L’apport de Francis Dupuis-Déri complète ce tableau en éclairant une dimension souvent négligée : le rôle, à la fois nécessaire et problématique, des hommes dans les luttes féministes. Son enquête historique et internationale montre que leur participation est ancienne, mais traversée de tensions de pouvoir : prise de parole excessive, recherche de valorisation personnelle, théorisation à la place des femmes, engagement conditionnel tant que leurs pratiques ne sont pas réellement bousculées. Il rappelle aussi une donnée fondamentale : la majorité des violences faites aux femmes sont commises par des hommes. Pour Dupuis-Déri, le féminisme exige donc des hommes bien plus qu’un appui théorique : une véritable transformation personnelle. Cela passe par un examen critique de ses comportements, un renoncement concret à ses privilèges - un réel désempowerment - et une déconstruction des modèles de virilité hérités des normes sociales, plutôt que du féminisme lui-même. D’où sa distinction entre « le vrai homme », produit par le patriarcat, et « l’homme véritable », capable de s’en affranchir.

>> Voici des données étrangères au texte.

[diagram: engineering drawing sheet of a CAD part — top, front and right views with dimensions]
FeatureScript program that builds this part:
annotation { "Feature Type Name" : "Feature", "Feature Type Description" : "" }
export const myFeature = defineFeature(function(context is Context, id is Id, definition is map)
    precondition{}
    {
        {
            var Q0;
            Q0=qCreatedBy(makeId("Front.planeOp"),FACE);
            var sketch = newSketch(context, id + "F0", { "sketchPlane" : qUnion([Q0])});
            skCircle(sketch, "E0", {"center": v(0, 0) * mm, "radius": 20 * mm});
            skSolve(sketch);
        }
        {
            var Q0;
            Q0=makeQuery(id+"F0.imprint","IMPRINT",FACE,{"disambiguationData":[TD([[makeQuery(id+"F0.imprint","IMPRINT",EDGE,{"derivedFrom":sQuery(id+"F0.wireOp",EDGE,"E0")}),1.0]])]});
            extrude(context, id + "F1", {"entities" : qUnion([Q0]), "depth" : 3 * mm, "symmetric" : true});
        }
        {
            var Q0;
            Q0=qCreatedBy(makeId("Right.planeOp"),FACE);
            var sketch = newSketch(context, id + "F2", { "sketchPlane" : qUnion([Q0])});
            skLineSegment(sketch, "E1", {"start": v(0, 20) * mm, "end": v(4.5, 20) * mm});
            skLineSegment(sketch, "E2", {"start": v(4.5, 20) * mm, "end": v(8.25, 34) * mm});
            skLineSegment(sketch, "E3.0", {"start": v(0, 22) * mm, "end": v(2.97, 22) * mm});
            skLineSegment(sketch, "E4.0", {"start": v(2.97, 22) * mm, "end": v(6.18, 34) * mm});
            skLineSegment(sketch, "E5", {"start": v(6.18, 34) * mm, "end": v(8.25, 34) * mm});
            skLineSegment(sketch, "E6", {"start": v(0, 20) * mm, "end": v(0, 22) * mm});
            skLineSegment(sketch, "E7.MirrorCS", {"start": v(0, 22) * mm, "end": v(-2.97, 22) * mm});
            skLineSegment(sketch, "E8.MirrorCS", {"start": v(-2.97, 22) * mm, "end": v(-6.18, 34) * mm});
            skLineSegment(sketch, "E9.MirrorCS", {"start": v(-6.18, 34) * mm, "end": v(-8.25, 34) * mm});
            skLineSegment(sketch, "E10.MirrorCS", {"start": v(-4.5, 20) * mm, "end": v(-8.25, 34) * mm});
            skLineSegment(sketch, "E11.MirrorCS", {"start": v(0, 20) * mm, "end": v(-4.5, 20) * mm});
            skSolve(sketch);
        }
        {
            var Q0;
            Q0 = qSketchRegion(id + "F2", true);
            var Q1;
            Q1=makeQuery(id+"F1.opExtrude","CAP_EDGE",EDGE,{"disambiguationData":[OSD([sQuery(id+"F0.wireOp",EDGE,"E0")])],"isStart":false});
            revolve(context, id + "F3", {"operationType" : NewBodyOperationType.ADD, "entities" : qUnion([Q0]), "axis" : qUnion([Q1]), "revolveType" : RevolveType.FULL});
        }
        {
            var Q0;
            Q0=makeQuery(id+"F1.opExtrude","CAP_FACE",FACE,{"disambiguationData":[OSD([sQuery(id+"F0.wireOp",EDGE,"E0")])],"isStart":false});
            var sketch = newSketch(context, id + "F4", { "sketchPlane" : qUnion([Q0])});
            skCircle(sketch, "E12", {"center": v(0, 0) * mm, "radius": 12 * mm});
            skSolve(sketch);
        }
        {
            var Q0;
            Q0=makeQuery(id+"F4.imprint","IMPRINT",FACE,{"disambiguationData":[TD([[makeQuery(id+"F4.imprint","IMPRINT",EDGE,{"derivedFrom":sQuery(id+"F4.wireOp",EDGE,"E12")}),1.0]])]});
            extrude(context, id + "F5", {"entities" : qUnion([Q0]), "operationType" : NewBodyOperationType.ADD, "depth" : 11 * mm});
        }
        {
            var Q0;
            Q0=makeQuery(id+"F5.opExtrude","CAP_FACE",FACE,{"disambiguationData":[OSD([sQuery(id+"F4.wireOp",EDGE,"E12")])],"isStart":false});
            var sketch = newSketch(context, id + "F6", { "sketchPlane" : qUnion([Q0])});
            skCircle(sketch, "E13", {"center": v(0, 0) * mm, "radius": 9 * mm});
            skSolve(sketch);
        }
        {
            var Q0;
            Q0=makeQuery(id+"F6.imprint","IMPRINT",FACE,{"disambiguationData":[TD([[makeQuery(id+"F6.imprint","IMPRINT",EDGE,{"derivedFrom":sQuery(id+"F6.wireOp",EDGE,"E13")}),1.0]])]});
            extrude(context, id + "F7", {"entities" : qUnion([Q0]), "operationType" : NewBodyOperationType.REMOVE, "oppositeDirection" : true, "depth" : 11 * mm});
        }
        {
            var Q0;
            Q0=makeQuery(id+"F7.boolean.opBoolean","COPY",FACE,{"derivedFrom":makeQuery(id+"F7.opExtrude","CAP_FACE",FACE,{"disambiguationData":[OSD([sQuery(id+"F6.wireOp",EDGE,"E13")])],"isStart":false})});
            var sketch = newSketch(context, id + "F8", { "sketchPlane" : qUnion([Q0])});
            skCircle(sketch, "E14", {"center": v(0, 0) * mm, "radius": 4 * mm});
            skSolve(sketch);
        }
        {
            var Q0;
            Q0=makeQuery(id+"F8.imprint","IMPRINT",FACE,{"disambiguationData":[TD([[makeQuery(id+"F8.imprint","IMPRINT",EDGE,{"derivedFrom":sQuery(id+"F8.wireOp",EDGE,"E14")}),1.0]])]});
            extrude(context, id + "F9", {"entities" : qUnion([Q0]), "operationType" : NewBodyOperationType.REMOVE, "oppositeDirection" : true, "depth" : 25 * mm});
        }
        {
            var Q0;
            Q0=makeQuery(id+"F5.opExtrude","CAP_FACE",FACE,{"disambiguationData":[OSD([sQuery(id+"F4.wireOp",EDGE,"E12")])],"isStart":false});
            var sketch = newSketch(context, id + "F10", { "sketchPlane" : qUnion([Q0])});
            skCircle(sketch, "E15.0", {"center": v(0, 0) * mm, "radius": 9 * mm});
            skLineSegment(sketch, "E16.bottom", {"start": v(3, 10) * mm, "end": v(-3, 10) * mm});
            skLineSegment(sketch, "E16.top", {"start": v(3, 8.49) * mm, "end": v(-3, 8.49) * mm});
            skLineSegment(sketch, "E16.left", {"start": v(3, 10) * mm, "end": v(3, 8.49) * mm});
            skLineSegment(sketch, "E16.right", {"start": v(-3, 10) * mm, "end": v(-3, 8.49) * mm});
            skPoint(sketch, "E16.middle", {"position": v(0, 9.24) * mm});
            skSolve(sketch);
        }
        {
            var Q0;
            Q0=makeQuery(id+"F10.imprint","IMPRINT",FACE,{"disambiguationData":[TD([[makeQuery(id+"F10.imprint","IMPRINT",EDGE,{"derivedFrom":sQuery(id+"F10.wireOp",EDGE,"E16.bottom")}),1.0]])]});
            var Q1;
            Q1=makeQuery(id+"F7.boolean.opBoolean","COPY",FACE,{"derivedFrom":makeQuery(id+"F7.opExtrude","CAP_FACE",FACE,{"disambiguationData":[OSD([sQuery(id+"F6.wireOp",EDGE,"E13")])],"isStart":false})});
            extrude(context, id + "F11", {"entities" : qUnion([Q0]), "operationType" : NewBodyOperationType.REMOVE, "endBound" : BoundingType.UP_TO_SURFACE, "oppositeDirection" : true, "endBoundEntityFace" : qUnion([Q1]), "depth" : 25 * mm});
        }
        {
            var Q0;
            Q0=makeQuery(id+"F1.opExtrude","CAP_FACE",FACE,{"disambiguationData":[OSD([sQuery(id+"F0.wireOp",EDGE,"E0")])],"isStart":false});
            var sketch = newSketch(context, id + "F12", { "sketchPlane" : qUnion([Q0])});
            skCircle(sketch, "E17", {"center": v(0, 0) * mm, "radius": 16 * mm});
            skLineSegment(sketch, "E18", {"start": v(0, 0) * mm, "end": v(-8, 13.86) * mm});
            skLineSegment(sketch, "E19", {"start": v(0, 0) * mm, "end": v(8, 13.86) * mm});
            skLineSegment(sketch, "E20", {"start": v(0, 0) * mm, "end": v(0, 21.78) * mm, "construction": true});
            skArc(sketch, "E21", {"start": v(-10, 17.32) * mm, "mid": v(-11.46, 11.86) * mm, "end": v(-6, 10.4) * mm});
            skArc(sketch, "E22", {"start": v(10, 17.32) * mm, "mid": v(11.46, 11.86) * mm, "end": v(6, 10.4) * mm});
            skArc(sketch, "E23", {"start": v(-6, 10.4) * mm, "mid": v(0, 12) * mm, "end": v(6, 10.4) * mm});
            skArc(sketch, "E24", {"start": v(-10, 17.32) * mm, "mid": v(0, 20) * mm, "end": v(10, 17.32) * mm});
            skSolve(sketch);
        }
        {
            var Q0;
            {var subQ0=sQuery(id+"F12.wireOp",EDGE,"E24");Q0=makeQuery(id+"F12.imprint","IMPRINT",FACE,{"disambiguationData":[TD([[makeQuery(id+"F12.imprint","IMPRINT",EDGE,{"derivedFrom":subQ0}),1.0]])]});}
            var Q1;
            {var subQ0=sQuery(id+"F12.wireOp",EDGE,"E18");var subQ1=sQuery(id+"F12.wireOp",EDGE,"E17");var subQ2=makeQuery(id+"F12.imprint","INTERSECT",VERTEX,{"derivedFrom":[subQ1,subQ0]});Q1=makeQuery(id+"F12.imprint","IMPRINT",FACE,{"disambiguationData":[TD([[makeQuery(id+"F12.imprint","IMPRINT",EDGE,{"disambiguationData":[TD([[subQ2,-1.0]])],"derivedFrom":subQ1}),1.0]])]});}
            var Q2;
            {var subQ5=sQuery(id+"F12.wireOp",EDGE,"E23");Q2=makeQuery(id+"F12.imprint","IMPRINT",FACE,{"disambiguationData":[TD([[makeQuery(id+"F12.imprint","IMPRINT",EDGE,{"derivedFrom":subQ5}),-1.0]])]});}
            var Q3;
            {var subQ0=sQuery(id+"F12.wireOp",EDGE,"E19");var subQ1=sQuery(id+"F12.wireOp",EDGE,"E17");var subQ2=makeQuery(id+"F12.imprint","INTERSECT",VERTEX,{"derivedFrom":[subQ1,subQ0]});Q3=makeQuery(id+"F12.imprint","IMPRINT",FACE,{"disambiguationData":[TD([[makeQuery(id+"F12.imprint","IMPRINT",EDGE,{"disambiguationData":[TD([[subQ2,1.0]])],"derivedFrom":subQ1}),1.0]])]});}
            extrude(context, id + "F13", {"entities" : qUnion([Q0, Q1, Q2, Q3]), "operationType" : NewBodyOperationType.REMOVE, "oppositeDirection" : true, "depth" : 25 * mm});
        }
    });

Il propose un petit guide du désempowerment masculin : Laisser les luttes aux féministes et se considérer comme auxiliaires (par exemple, s’occuper de la logistique ou du ménage avant ou après un événement féministe). Éviter la facilité : lorsque des féministes confient des tâches associées à la masculinité, en profiter pour les faire avec elles, afin d’assurer partage et transfert de compétences. Reconnaître que les hommes ne sont ni essentiels ni toujours bienvenus ; ne pas attendre qu’on nous explique le féminisme : se former soi-même. Pratiquer l’écoute active, éviter d’interrompre, de reformuler à leur place, ou de ramener la discussion à soi ; se rappeler que si nous comprenons le patriarcat, ce sont elles qui le subissent. Assumer nos privilèges, plutôt que les nier. Éviter toute drague manipulatrice et être attentif au consentement. Rompre la solidarité masculine, surveiller ses propres comportements et intervenir lorsque d’autres hommes manifestent du sexisme.
Ensemble, Labelle, Morrigan et Dupuis-Déri composent une analyse cohérente du patriarcat : Labelle révèle comment il se manifeste dans les institutions politiques. Morrigan en expose les racines culturelles, historiques et symboliques. Dupuis-Déri en analyse les effets sur les hommes et la manière dont ils doivent s’auto-transformer pour ne pas reproduire les logiques de domination.
Leurs analyses convergent vers un même horizon : transformer durablement la société suppose à la fois de repenser nos institutions, de déconstruire les structures culturelles de la domination et d’impliquer les hommes dans un véritable travail de remise en question, où l’émancipation des femmes devient un principe directeur. Ensemble, ces trois angles montrent que réinventer la démocratie et libérer les femmes du poids des normes patriarcales passe autant par les luttes collectives que par une transformation intime, politique et sociale des manières d’être un homme.
Toujours dans la thématique du patriarcat, le dictionnaire Le Robert indique que le terme « masculinisme » fait partie des dix mots les plus consultés sur son site en 2025. Dans la Presse du 10 décembre, on y lit que des élues républicaines critiquent vivement Mike Johnson, président de la Chambre, connu pour son adhésion à un christianisme évangélique profondément patriarcal.